Paul Dukas (1865–1935)
Ariane et Barbe Bleue (1907)
Opéra en trois actes d'après un livret de Maurice Maeterlinck créé le 10 mai 1907 à l’Opéra-Comique

Stefano Poda : mise en scène, décors, costumes et lumières

Avec :

Sophie Koch : Ariane
Vincent Le Texier : Barbe-Bleue
Janina Baechle : La Nourrice
Eva Zaïcik : Sélysette
Marie-Laure Garnier : Ygraine
Andreea Soare : Mélisande
Erminie Blondel : Bellangère
Dominique Sanda : Alladine

Orchestre national du Capitole
Chœur du Capitole, direction : Alfonso Caiani
Pascal Rophé : direction musicale

14 avril 2019 au Théâtre National du Capitole

Aussi rare que fascinante, cette Ariane et Barbe Bleue de Paul Dukas réussit avec brio son entrée au répertoire du Théâtre du Capitole. Ce chef‑d’œuvre inexplicablement oublié trouve dans un cast et une direction remarquables deux avantages majeurs qui font de ce conte cruel un des opéras les plus fascinants.

DONNÉES FOURNIES:

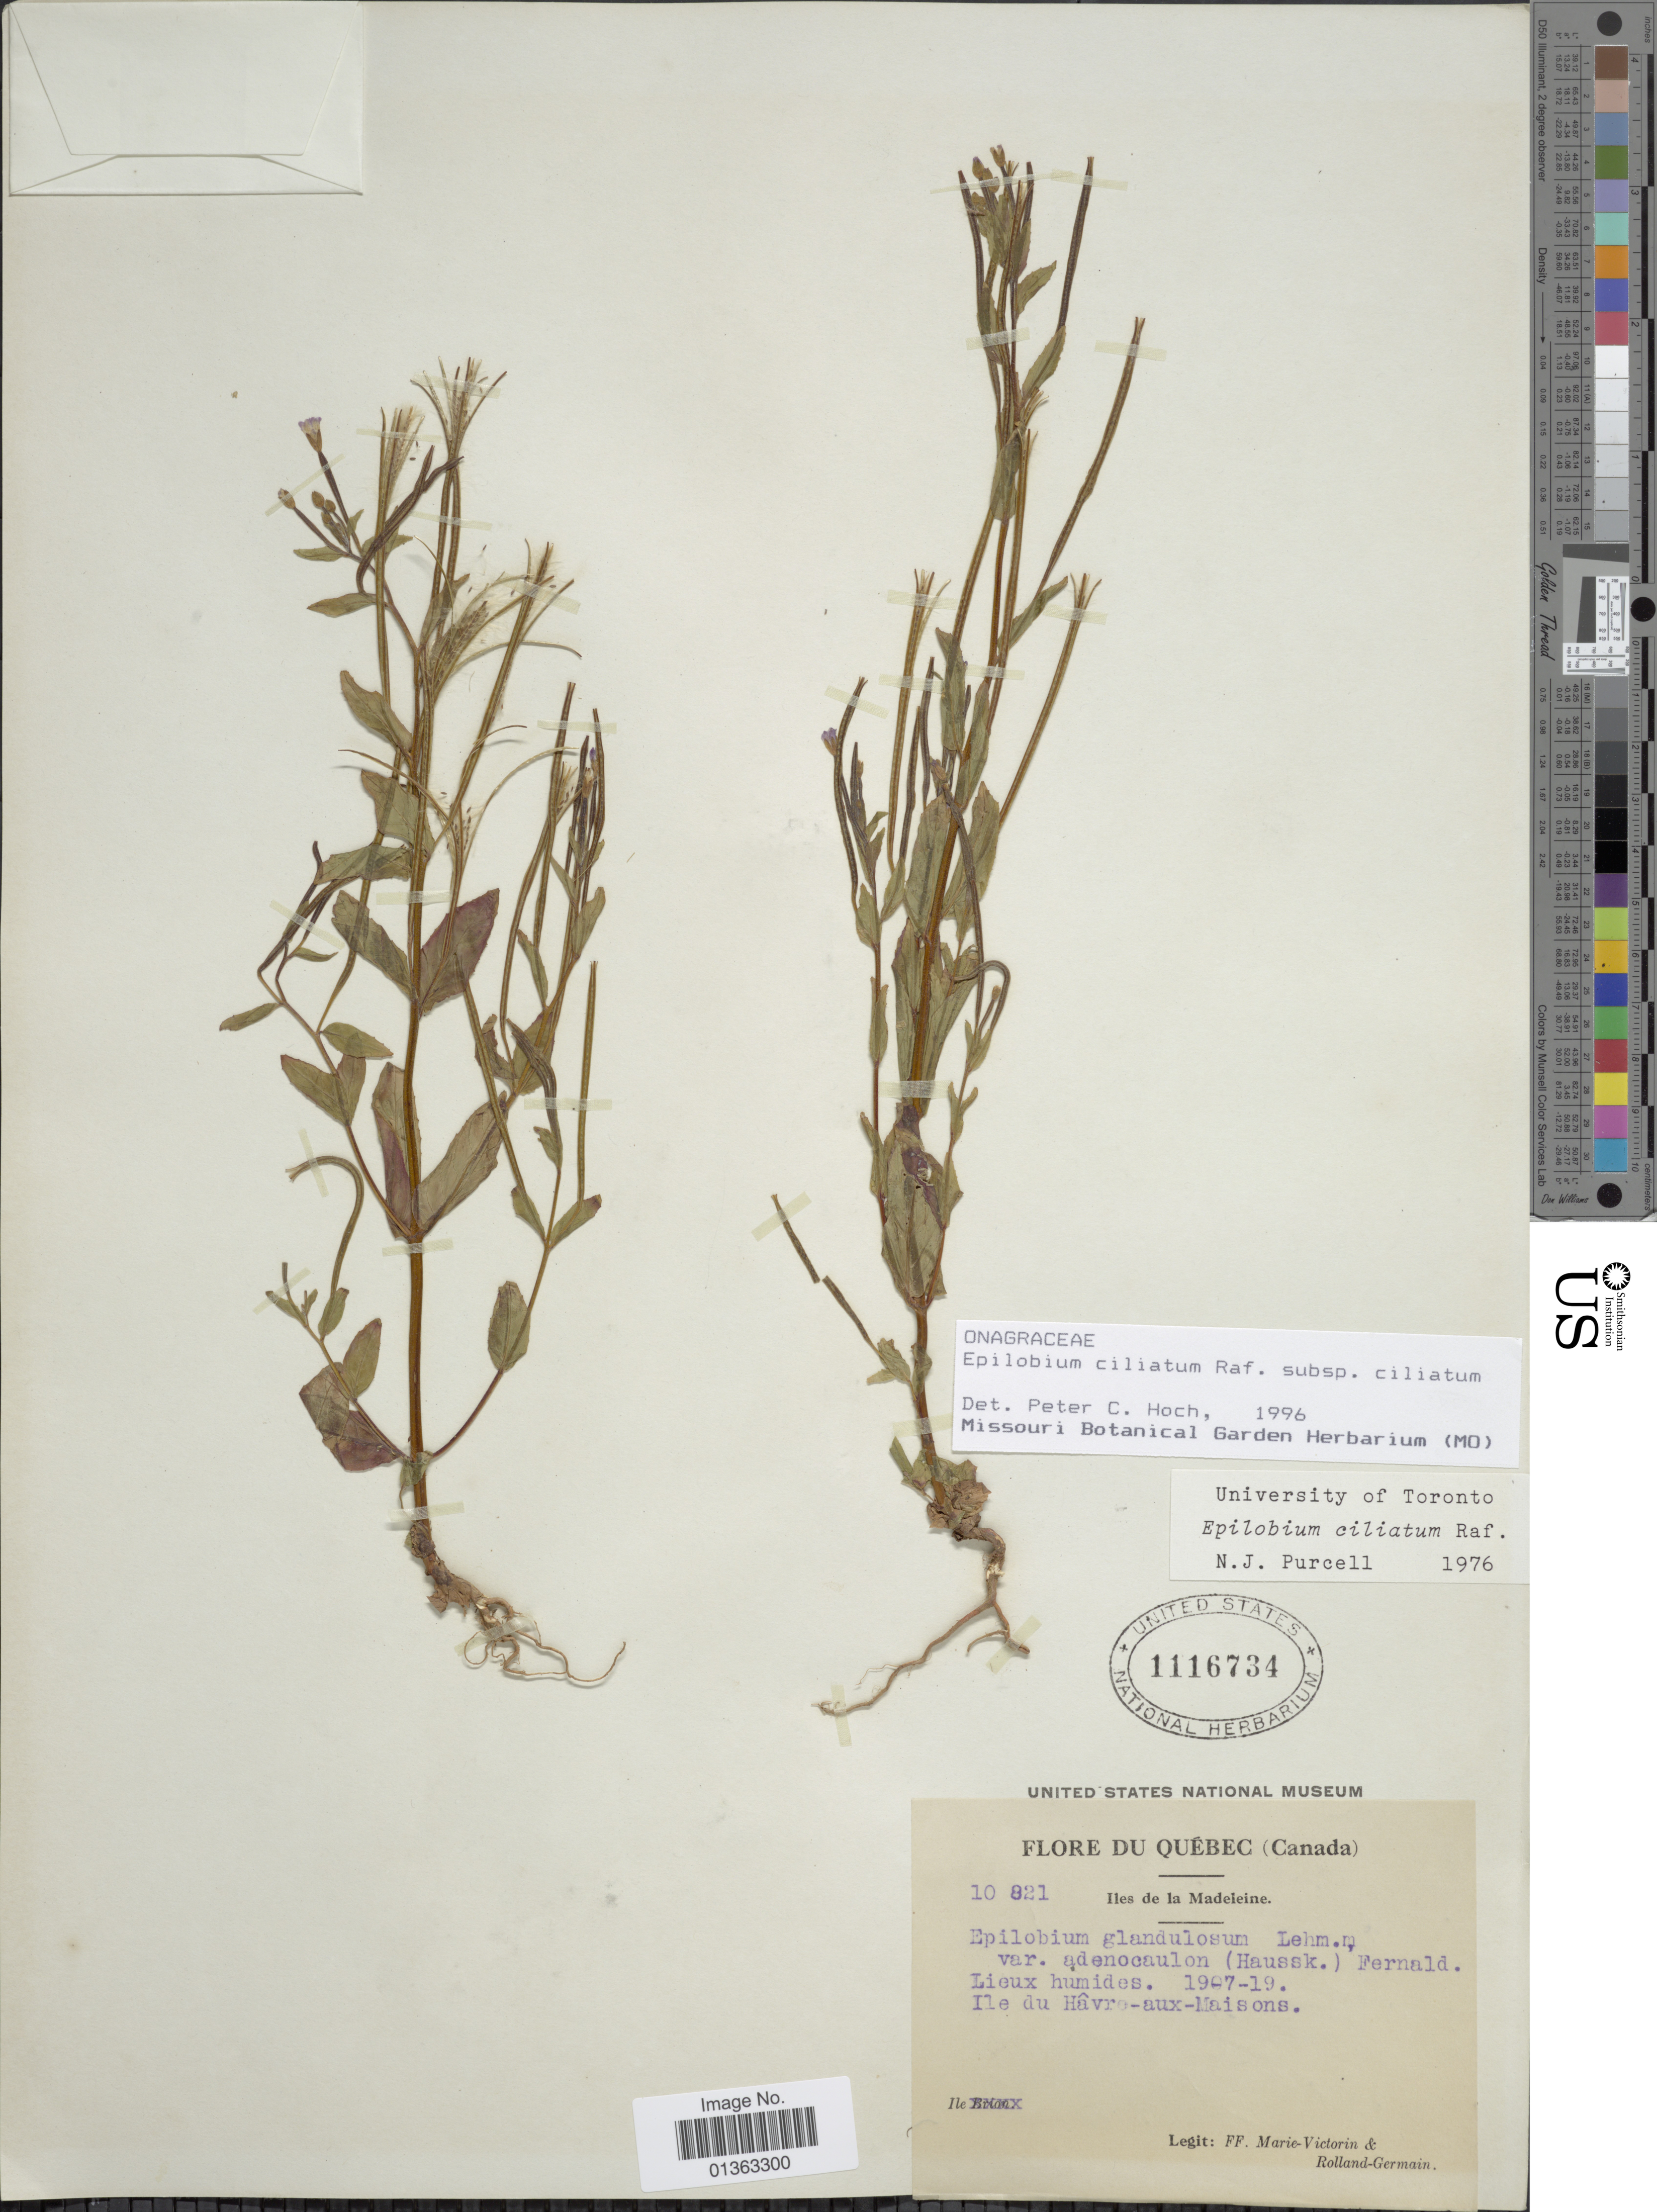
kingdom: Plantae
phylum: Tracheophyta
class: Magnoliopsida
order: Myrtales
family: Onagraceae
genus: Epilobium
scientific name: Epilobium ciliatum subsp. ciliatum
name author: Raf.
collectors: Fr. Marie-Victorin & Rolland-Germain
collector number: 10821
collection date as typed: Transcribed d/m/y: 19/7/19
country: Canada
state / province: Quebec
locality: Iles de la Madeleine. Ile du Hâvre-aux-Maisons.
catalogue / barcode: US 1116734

TÂCHE COURTE A: Modifiez les entrées de la ligne contenant « collector number: 10821 » jusqu'à la fin des entrées : recopiez ces lignes en remplaçant « country » par « pays », sans rien changer d'autre.
TÂCHE COURTE B: Reprenez la critique d'Ariane et Barbe Bleue au Théâtre du Capitole et poursuivez-la après sa dernière phrase.

BONNE RÉPONSE A:
collector number: 10821
collection date as typed: Transcribed d/m/y: 19/7/19
pays: Canada
state / province: Quebec
locality: Iles de la Madeleine. Ile du Hâvre-aux-Maisons.
catalogue / barcode: US 1116734

BONNE RÉPONSE B:
Ariane et Barbe Bleue de Paul Dukas, c'est d'abord l'histoire d'un paradoxe – paradoxe d'une œuvre qui s'inscrit à la lisière d'un genre et d'une époque, tout en étant le pur produit de ce genre et de cette époque. Debussy ayant prouvé avec Pelléas et Mélisande qu'on pouvait écrire un opéra après Parsifal, Dukas représente d'une certaine manière, la tentative d'écrire un opéra après Pelléas. Vaincre le signe indien du wagnérisme ne suffisait pas à cet obstiné, il lui fallait encore prouver recourir lui aussi au français, et à cette langue si particulière de Maeterlinck, un alter ego de la prose épaisse de l'auteur du Ring et de Tristan.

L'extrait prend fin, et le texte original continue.